A: Benzodiazepines, particularly lorazepam, are considered first-line pharmacological treatment for catatonia. Electroconvulsive therapy (ECT) is a highly effective treatment for catatonia, particularly when benzodiazepines are ineffective or when rapid response is crucial, such as in cases with malignant catatonia. Non-pharmacological approaches, such as supportive care and minimizing environmental stimulation, are also important components of treatment. Consider implementing a structured environment and ensuring patient safety during the acute phase. Explore how incorporating occupational therapy and physical therapy can help with functional recovery. For patients with catatonia secondary to a general medical condition, the priority is to identify and treat the underlying cause. Learn more about the efficacy and safety profiles of different treatment modalities for catatonia.

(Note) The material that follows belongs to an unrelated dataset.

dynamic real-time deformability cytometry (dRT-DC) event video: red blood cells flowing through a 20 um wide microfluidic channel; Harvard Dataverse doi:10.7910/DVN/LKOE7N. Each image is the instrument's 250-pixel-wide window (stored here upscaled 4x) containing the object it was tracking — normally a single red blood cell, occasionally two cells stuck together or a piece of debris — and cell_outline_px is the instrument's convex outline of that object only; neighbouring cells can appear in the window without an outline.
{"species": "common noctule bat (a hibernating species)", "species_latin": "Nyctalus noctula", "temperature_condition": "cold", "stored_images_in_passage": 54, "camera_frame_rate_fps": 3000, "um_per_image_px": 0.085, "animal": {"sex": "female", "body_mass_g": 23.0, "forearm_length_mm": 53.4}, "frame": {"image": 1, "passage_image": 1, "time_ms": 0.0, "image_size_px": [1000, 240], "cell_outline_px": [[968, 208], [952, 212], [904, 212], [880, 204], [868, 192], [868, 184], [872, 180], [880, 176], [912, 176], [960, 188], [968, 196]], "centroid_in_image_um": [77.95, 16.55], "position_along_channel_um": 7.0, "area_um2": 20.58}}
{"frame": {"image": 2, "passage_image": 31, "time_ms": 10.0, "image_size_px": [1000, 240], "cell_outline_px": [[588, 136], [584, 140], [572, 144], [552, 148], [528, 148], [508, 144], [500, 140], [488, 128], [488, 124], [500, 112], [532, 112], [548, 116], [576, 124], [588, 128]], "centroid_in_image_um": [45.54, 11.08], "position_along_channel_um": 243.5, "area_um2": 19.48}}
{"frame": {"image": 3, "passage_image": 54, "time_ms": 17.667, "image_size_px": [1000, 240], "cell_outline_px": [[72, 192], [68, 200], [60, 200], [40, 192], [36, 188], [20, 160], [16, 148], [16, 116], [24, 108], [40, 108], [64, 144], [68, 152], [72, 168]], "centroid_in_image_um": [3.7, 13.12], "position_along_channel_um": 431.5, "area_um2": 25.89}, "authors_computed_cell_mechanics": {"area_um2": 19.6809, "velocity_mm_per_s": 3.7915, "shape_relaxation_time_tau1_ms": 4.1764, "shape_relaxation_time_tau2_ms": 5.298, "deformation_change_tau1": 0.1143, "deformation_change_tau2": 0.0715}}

Patient presents with symptoms consistent with a diagnosis of Catatonia, also known as Catatonic Disorder or Catatonic Schizophrenia. Clinical presentation includes prominent psychomotor disturbances, manifesting as immobility (stupor, catalepsy), excessive motor activity (stereotypies, mannerisms, agitation), negativism, mutism, peculiarities of voluntary movement (posturing, grimacing, waxy flexibility), and echolalia or echopraxia. Differential diagnosis considerations include neuroleptic malignant syndrome, encephalitis, and other organic medical conditions. Assessment included a thorough neurological examination, mental status examination, and review of medical history. Current medications were reviewed for potential drug-induced catatonia. Laboratory tests were ordered to rule out metabolic and infectious etiologies. The patient meets the DSM-5 criteria for Catatonia, exhibiting three or more characteristic symptoms. Severity of catatonic features impacts functional capacity, including activities of daily living and social interaction. Treatment plan includes consideration of benzodiazepines (lorazepam challenge test) and electroconvulsive therapy (ECT) if pharmacotherapy is ineffective. Prognosis, patient education regarding catatonia symptoms and treatment options, and potential complications were discussed. Follow-up appointments are scheduled to monitor treatment response and adjust management as needed. ICD-10 coding for catatonia will be determined based on the underlying diagnosis (e.g., F20.2 for Catatonic Schizophrenia). Medical billing will reflect the complexity of the evaluation and management services provided. Ongoing monitoring and documentation of catatonic signs and symptoms will be crucial for optimizing patient outcomes and informing treatment decisions.